**ENTRIES SHOWN:**

++++

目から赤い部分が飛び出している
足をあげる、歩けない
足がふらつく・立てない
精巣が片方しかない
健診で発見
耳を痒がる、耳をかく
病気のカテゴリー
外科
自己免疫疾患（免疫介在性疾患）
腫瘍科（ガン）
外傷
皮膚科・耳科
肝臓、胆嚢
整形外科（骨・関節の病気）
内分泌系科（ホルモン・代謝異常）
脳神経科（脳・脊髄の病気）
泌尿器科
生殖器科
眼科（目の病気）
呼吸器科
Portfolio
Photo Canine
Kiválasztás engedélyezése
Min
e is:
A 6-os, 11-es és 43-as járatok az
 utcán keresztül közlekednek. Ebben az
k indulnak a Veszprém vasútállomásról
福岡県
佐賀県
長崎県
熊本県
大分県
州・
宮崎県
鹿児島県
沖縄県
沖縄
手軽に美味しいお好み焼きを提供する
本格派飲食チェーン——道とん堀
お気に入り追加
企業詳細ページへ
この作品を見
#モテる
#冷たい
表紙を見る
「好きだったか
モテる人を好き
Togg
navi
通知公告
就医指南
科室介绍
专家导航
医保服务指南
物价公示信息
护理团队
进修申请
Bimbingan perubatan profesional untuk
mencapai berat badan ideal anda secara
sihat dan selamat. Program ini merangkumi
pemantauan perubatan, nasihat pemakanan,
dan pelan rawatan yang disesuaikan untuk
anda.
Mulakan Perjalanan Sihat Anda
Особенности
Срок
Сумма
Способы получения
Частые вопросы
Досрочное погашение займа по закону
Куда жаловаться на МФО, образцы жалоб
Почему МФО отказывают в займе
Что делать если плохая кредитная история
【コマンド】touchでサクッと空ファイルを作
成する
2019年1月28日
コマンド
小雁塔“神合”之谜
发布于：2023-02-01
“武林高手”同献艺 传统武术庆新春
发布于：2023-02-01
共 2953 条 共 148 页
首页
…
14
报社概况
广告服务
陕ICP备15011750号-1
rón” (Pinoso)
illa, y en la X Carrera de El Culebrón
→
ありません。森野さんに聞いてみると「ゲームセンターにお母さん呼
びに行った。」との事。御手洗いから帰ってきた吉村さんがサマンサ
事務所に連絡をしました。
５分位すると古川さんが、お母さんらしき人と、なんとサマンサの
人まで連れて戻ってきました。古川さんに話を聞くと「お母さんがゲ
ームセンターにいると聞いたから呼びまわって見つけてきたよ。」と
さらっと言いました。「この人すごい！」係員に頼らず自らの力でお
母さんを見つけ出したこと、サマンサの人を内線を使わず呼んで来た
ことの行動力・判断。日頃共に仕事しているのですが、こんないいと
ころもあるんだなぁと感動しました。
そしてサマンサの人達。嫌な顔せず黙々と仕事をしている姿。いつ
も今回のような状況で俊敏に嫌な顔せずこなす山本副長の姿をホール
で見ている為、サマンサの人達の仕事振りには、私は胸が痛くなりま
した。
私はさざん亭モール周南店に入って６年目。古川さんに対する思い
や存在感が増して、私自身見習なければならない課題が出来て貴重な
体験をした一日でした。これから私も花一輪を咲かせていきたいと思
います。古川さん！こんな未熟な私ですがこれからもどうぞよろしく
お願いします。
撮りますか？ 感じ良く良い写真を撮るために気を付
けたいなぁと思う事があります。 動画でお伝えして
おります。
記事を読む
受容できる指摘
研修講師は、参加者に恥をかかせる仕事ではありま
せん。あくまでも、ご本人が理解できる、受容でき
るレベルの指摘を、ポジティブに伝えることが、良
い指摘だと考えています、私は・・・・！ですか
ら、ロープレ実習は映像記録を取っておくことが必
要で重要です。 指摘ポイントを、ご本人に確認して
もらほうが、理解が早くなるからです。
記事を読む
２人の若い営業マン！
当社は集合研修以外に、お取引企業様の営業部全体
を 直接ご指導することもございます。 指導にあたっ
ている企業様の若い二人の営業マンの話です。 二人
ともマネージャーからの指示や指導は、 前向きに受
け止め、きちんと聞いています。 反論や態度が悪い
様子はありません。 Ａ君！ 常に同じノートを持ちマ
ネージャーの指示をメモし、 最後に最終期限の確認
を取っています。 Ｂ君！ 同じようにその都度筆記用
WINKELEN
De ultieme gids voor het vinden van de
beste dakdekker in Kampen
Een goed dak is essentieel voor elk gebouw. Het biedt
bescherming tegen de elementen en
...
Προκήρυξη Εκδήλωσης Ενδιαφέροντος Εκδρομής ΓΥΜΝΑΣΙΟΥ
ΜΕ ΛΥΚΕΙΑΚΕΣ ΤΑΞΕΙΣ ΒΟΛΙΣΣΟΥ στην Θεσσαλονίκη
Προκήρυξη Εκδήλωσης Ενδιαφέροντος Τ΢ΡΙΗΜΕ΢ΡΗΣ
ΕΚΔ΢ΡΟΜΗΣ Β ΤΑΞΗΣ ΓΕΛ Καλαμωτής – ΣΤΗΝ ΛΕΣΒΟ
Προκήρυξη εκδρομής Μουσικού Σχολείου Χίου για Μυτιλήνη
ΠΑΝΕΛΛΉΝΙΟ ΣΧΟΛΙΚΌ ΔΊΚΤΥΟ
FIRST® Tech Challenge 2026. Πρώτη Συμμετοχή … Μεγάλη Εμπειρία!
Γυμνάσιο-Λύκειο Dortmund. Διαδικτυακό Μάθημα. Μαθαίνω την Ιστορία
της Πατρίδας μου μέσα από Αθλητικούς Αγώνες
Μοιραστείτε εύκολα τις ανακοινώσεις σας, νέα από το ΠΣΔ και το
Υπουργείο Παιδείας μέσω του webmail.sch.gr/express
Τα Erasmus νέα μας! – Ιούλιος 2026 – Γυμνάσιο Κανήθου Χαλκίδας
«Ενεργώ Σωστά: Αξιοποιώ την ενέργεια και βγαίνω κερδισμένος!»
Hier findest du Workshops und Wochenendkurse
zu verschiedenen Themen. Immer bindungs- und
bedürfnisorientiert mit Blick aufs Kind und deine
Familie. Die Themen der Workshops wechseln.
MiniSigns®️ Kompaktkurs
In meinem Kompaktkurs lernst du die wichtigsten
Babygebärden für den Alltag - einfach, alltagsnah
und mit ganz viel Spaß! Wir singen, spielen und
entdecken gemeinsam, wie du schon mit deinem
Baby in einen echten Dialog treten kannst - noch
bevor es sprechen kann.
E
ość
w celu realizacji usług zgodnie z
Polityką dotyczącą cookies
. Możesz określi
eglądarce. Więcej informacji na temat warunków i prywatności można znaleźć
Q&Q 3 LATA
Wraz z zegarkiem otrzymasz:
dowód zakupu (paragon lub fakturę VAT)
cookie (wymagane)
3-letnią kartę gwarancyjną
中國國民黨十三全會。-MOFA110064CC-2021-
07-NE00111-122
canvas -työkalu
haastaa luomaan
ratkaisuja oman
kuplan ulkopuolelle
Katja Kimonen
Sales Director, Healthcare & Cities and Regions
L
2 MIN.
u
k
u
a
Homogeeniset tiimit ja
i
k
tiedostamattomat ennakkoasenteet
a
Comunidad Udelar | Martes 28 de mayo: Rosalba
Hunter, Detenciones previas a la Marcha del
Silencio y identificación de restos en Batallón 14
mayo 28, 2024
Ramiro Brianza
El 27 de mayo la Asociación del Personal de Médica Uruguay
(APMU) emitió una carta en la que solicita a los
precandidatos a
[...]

++++

**YOUR TASK:** Please repeat the listing exactly, with nothing left out.

**SOLUTION BELOW:**
目から赤い部分が飛び出している
足をあげる、歩けない
足がふらつく・立てない
精巣が片方しかない
健診で発見
耳を痒がる、耳をかく
病気のカテゴリー
外科
自己免疫疾患（免疫介在性疾患）
腫瘍科（ガン）
外傷
皮膚科・耳科
肝臓、胆嚢
整形外科（骨・関節の病気）
内分泌系科（ホルモン・代謝異常）
脳神経科（脳・脊髄の病気）
泌尿器科
生殖器科
眼科（目の病気）
呼吸器科
Portfolio
Photo Canine
Kiválasztás engedélyezése
Min
e is:
A 6-os, 11-es és 43-as járatok az
 utcán keresztül közlekednek. Ebben az
k indulnak a Veszprém vasútállomásról
福岡県
佐賀県
長崎県
熊本県
大分県
州・
宮崎県
鹿児島県
沖縄県
沖縄
手軽に美味しいお好み焼きを提供する
本格派飲食チェーン——道とん堀
お気に入り追加
企業詳細ページへ
この作品を見
#モテる
#冷たい
表紙を見る
「好きだったか
モテる人を好き
Togg
navi
通知公告
就医指南
科室介绍
专家导航
医保服务指南
物价公示信息
护理团队
进修申请
Bimbingan perubatan profesional untuk
mencapai berat badan ideal anda secara
sihat dan selamat. Program ini merangkumi
pemantauan perubatan, nasihat pemakanan,
dan pelan rawatan yang disesuaikan untuk
anda.
Mulakan Perjalanan Sihat Anda
Особенности
Срок
Сумма
Способы получения
Частые вопросы
Досрочное погашение займа по закону
Куда жаловаться на МФО, образцы жалоб
Почему МФО отказывают в займе
Что делать если плохая кредитная история
【コマンド】touchでサクッと空ファイルを作
成する
2019年1月28日
コマンド
小雁塔“神合”之谜
发布于：2023-02-01
“武林高手”同献艺 传统武术庆新春
发布于：2023-02-01
共 2953 条 共 148 页
首页
…
14
报社概况
广告服务
陕ICP备15011750号-1
rón” (Pinoso)
illa, y en la X Carrera de El Culebrón
→
ありません。森野さんに聞いてみると「ゲームセンターにお母さん呼
びに行った。」との事。御手洗いから帰ってきた吉村さんがサマンサ
事務所に連絡をしました。
５分位すると古川さんが、お母さんらしき人と、なんとサマンサの
人まで連れて戻ってきました。古川さんに話を聞くと「お母さんがゲ
ームセンターにいると聞いたから呼びまわって見つけてきたよ。」と
さらっと言いました。「この人すごい！」係員に頼らず自らの力でお
母さんを見つけ出したこと、サマンサの人を内線を使わず呼んで来た
ことの行動力・判断。日頃共に仕事しているのですが、こんないいと
ころもあるんだなぁと感動しました。
そしてサマンサの人達。嫌な顔せず黙々と仕事をしている姿。いつ
も今回のような状況で俊敏に嫌な顔せずこなす山本副長の姿をホール
で見ている為、サマンサの人達の仕事振りには、私は胸が痛くなりま
した。
私はさざん亭モール周南店に入って６年目。古川さんに対する思い
や存在感が増して、私自身見習なければならない課題が出来て貴重な
体験をした一日でした。これから私も花一輪を咲かせていきたいと思
います。古川さん！こんな未熟な私ですがこれからもどうぞよろしく
お願いします。
撮りますか？ 感じ良く良い写真を撮るために気を付
けたいなぁと思う事があります。 動画でお伝えして
おります。
記事を読む
受容できる指摘
研修講師は、参加者に恥をかかせる仕事ではありま
せん。あくまでも、ご本人が理解できる、受容でき
るレベルの指摘を、ポジティブに伝えることが、良
い指摘だと考えています、私は・・・・！ですか
ら、ロープレ実習は映像記録を取っておくことが必
要で重要です。 指摘ポイントを、ご本人に確認して
もらほうが、理解が早くなるからです。
記事を読む
２人の若い営業マン！
当社は集合研修以外に、お取引企業様の営業部全体
を 直接ご指導することもございます。 指導にあたっ
ている企業様の若い二人の営業マンの話です。 二人
ともマネージャーからの指示や指導は、 前向きに受
け止め、きちんと聞いています。 反論や態度が悪い
様子はありません。 Ａ君！ 常に同じノートを持ちマ
ネージャーの指示をメモし、 最後に最終期限の確認
を取っています。 Ｂ君！ 同じようにその都度筆記用
WINKELEN
De ultieme gids voor het vinden van de
beste dakdekker in Kampen
Een goed dak is essentieel voor elk gebouw. Het biedt
bescherming tegen de elementen en
...
Προκήρυξη Εκδήλωσης Ενδιαφέροντος Εκδρομής ΓΥΜΝΑΣΙΟΥ
ΜΕ ΛΥΚΕΙΑΚΕΣ ΤΑΞΕΙΣ ΒΟΛΙΣΣΟΥ στην Θεσσαλονίκη
Προκήρυξη Εκδήλωσης Ενδιαφέροντος Τ΢ΡΙΗΜΕ΢ΡΗΣ
ΕΚΔ΢ΡΟΜΗΣ Β ΤΑΞΗΣ ΓΕΛ Καλαμωτής – ΣΤΗΝ ΛΕΣΒΟ
Προκήρυξη εκδρομής Μουσικού Σχολείου Χίου για Μυτιλήνη
ΠΑΝΕΛΛΉΝΙΟ ΣΧΟΛΙΚΌ ΔΊΚΤΥΟ
FIRST® Tech Challenge 2026. Πρώτη Συμμετοχή … Μεγάλη Εμπειρία!
Γυμνάσιο-Λύκειο Dortmund. Διαδικτυακό Μάθημα. Μαθαίνω την Ιστορία
της Πατρίδας μου μέσα από Αθλητικούς Αγώνες
Μοιραστείτε εύκολα τις ανακοινώσεις σας, νέα από το ΠΣΔ και το
Υπουργείο Παιδείας μέσω του webmail.sch.gr/express
Τα Erasmus νέα μας! – Ιούλιος 2026 – Γυμνάσιο Κανήθου Χαλκίδας
«Ενεργώ Σωστά: Αξιοποιώ την ενέργεια και βγαίνω κερδισμένος!»
Hier findest du Workshops und Wochenendkurse
zu verschiedenen Themen. Immer bindungs- und
bedürfnisorientiert mit Blick aufs Kind und deine
Familie. Die Themen der Workshops wechseln.
MiniSigns®️ Kompaktkurs
In meinem Kompaktkurs lernst du die wichtigsten
Babygebärden für den Alltag - einfach, alltagsnah
und mit ganz viel Spaß! Wir singen, spielen und
entdecken gemeinsam, wie du schon mit deinem
Baby in einen echten Dialog treten kannst - noch
bevor es sprechen kann.
E
ość
w celu realizacji usług zgodnie z
Polityką dotyczącą cookies
. Możesz określi
eglądarce. Więcej informacji na temat warunków i prywatności można znaleźć
Q&Q 3 LATA
Wraz z zegarkiem otrzymasz:
dowód zakupu (paragon lub fakturę VAT)
cookie (wymagane)
3-letnią kartę gwarancyjną
中國國民黨十三全會。-MOFA110064CC-2021-
07-NE00111-122
canvas -työkalu
haastaa luomaan
ratkaisuja oman
kuplan ulkopuolelle
Katja Kimonen
Sales Director, Healthcare & Cities and Regions
L
2 MIN.
u
k
u
a
Homogeeniset tiimit ja
i
k
tiedostamattomat ennakkoasenteet
a
Comunidad Udelar | Martes 28 de mayo: Rosalba
Hunter, Detenciones previas a la Marcha del
Silencio y identificación de restos en Batallón 14
mayo 28, 2024
Ramiro Brianza
El 27 de mayo la Asociación del Personal de Médica Uruguay
(APMU) emitió una carta en la que solicita a los
precandidatos a
[...]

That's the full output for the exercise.